Neil Warnock wraca do pracy. Trenerski weteran przyjmuje ofertę Aberdeen
Niemniej jednak rodowity mieszkaniec Sheffield powraca na scenę, a Aberdeen staje się jego 17. angażem w brytyjskiej piłce nożnej i pierwszym w Szkocji. "Nie mogę się doczekać nadchodzącego wyzwania. Nie ukrywam, że zawsze chciałem pracować w Szkocji" - powiedział Warnock po podpisaniu kontraktu.
"Kiedy jesteś w moim wieku, myślisz o wszystkim dwa razy. Tyle razy przechodziłem na emeryturę, ale kiedy rozmawiałem z Dave'em Cormackiem i Alanem Burrowsem, uznałem, że to właściwe posunięcie. Daje im to więcej czasu na znalezienie odpowiedniego trenera, który poprowadzi klub do przodu. I jak im powiedziałem: Cieszmy się resztą sezonu. Cieszę się, że mogę wywołać uśmiech na twarzach ludzi" - powiedział.
"Nie chodzi o pieniądze. Miałem kilka interesujących ofert w ciągu ostatnich sześciu lub ośmiu tygodni, ale chciałbym spróbować swoich sił w tych rozgrywkach i w tym klubie" - wyjaśnił szkoleniowiec.

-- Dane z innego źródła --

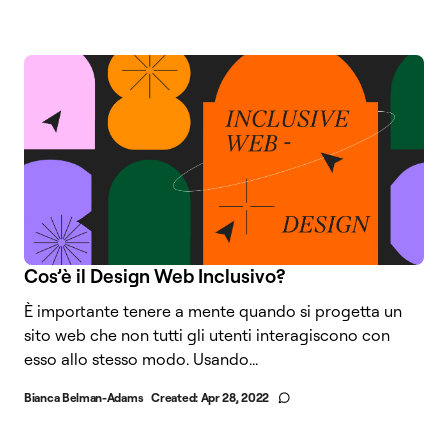
Cos’è il Design Web Inclusivo?
È importante tenere a mente quando si progetta un
sito web che non tutti gli utenti interagiscono con
esso allo stesso modo. Usando...
Bianca Belman-Adams
Created:
Apr 28, 2022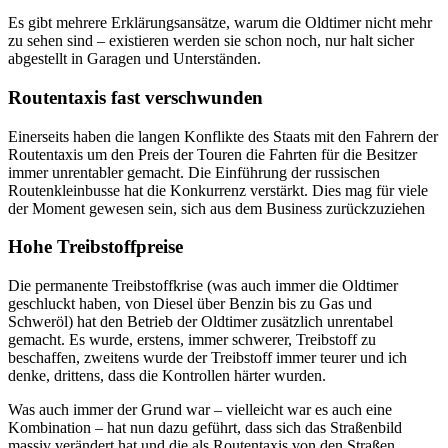
Es gibt mehrere Erklärungsansätze, warum die Oldtimer nicht mehr
zu sehen sind – existieren werden sie schon noch, nur halt sicher
abgestellt in Garagen und Unterständen.
Routentaxis fast verschwunden
Einerseits haben die langen Konflikte des Staats mit den Fahrern der
Routentaxis um den Preis der Touren die Fahrten für die Besitzer
immer unrentabler gemacht. Die Einführung der russischen
Routenkleinbusse hat die Konkurrenz verstärkt. Dies mag für viele
der Moment gewesen sein, sich aus dem Business zurückzuziehen
Hohe Treibstoffpreise
Die permanente Treibstoffkrise (was auch immer die Oldtimer
geschluckt haben, von Diesel über Benzin bis zu Gas und
Schweröl) hat den Betrieb der Oldtimer zusätzlich unrentabel
gemacht. Es wurde, erstens, immer schwerer, Treibstoff zu
beschaffen, zweitens wurde der Treibstoff immer teurer und ich
denke, drittens, dass die Kontrollen härter wurden.
Was auch immer der Grund war – vielleicht war es auch eine
Kombination – hat nun dazu geführt, dass sich das Straßenbild
massiv verändert hat und die als Routentaxis von den Straßen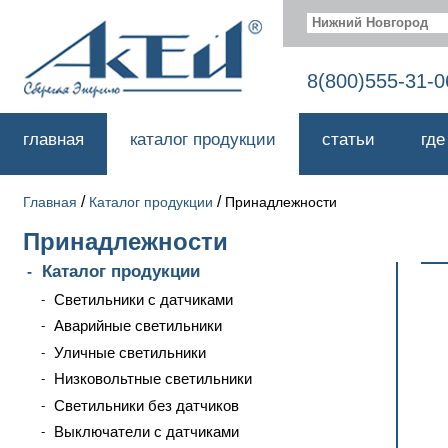
Нижний Новгород
8(800)555-31-0
главная
каталог продукции
статьи
где
/
/
Главная
Каталог продукции
Принадлежности
Принадлежности
Каталог продукции
Светильники с датчиками
Аварийные светильники
Уличные светильники
Низковольтные светильники
Светильники без датчиков
Выключатели с датчиками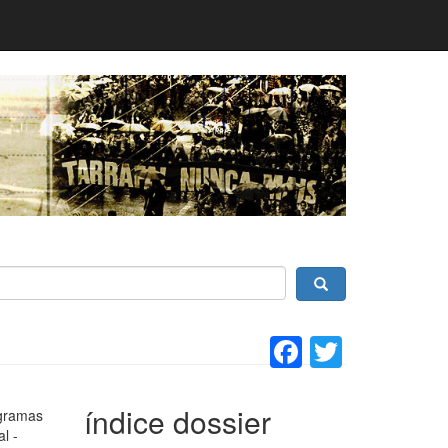
Facebook
Twitter
índice dossier
ogramas
l -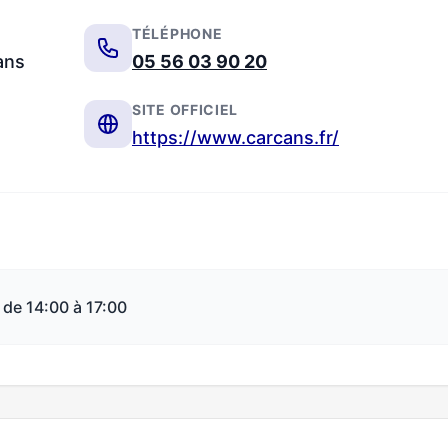
TÉLÉPHONE
ans
05 56 03 90 20
SITE OFFICIEL
https://www.carcans.fr/
 de 14:00 à 17:00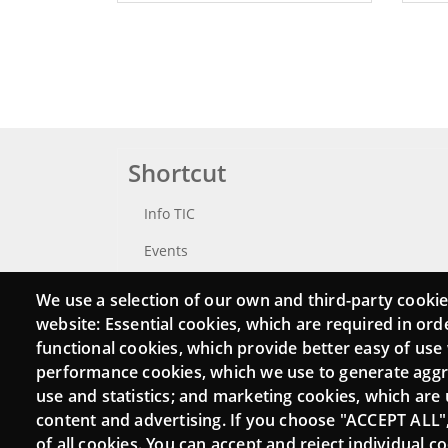
Shortcut
Info TIC
Events
Punttic TV
We use a selection of our own and third-party cookie
website: Essential cookies, which are required in ord
Catalogue of experts
functional cookies, which provide better easy of use
Job and volunteer board
performance cookies, which we use to generate agg
use and statistics; and marketing cookies, which are 
Search your Punt TIC
content and advertising. If you choose "ACCEPT ALL"
of all cookies. You can accept and reject individual 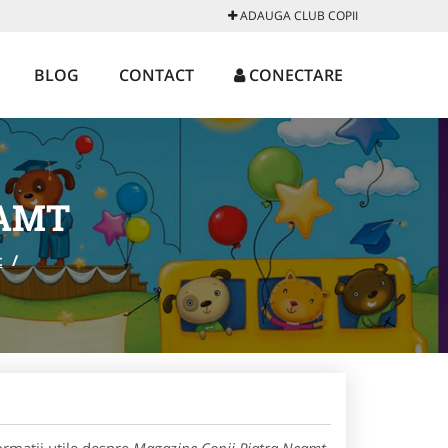
ADAUGA CLUB COPII
BLOG
CONTACT
CONECTARE
EAMT
t
/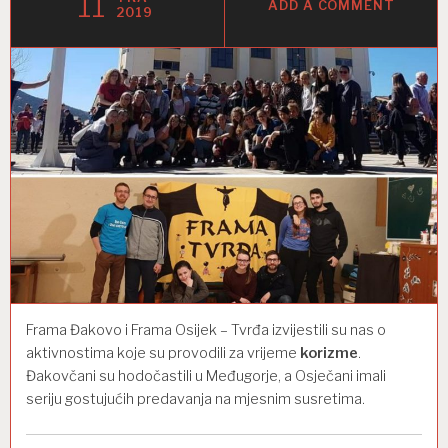
11
ADD A COMMENT
2019
Frama Đakovo i Frama Osijek – Tvrđa izvijestili su nas o
aktivnostima koje su provodili za vrijeme
korizme
.
Đakovčani su hodočastili u Međugorje, a Osječani imali
seriju gostujućih predavanja na mjesnim susretima.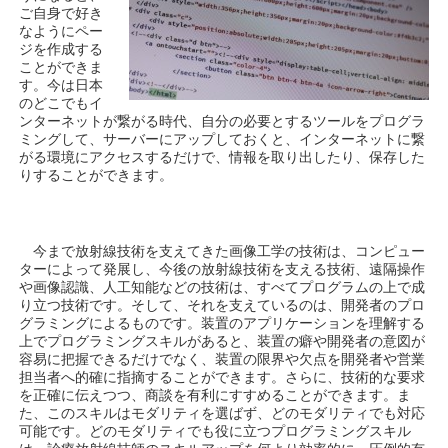
ご自身で好き
なようにペー
ジを作成する
ことができま
す。今は日本
のどこでもイ
ンターネットが繋がる時代、自分の必要とするツールをプログラ
ミングして、サーバーにアップしておくと、インターネットに繋
がる環境にアクセスするだけで、情報を取り出したり、保存した
りすることができます。
今まで放射線技術を支えてきた画像工学の技術は、コンピュー
ターによって発展し、今後の放射線技術を支える技術、遠隔操作
や画像認識、人工知能などの技術は、すべてプログラムの上で成
り立つ技術です。そして、それを支えているのは、開発者のプロ
グラミングによるものです。装置のアプリケーションを理解する
上でプログラミングスキルがあると、装置の癖や開発者の意図が
容易に把握できるだけでなく、装置の限界や欠点を開発者や営業
担当者へ的確に指摘することができます。さらに、技術的な要求
を正確に伝えつつ、商談を有利にすすめることができます。ま
た、このスキルはモダリティを選ばず、どのモダリティでも対応
可能です。どのモダリティでも役に立つプログラミングスキル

Warnock zastąpi Barry'ego Robsona, który został zwolniony po roku jako tymczasowy, a następnie stały trener po ostatnim remisie 1:1 z Dundee FC. Legendarny klub w bieżącym sezonie spisywał się średnio i po 22 rozegranych meczach Premiership (6-7-9) znajduje się w strefie spadkowej.
W drużynie pozostanie asystent Peter Levene, który poprowadził drużynę do remisu 1:1 z Celtikiem w weekend, a także Ronniego Jespona, który będzie do dyspozycji Warnocka. Nowy szef nie miał zbyt wiele czasu na zaaklimatyzowanie się, ponieważ Aberdeen zagra we wtorek z Rangersami.
Wspomniana praca Warnocka w Huddersfield Town była jego drugą w angielskim klubie, a oprócz tego w swojej ponad 40-letniej karierze prowadził między innymi Sheffield United, Crystal Palace, Queens Park Rangers i Cardiff City.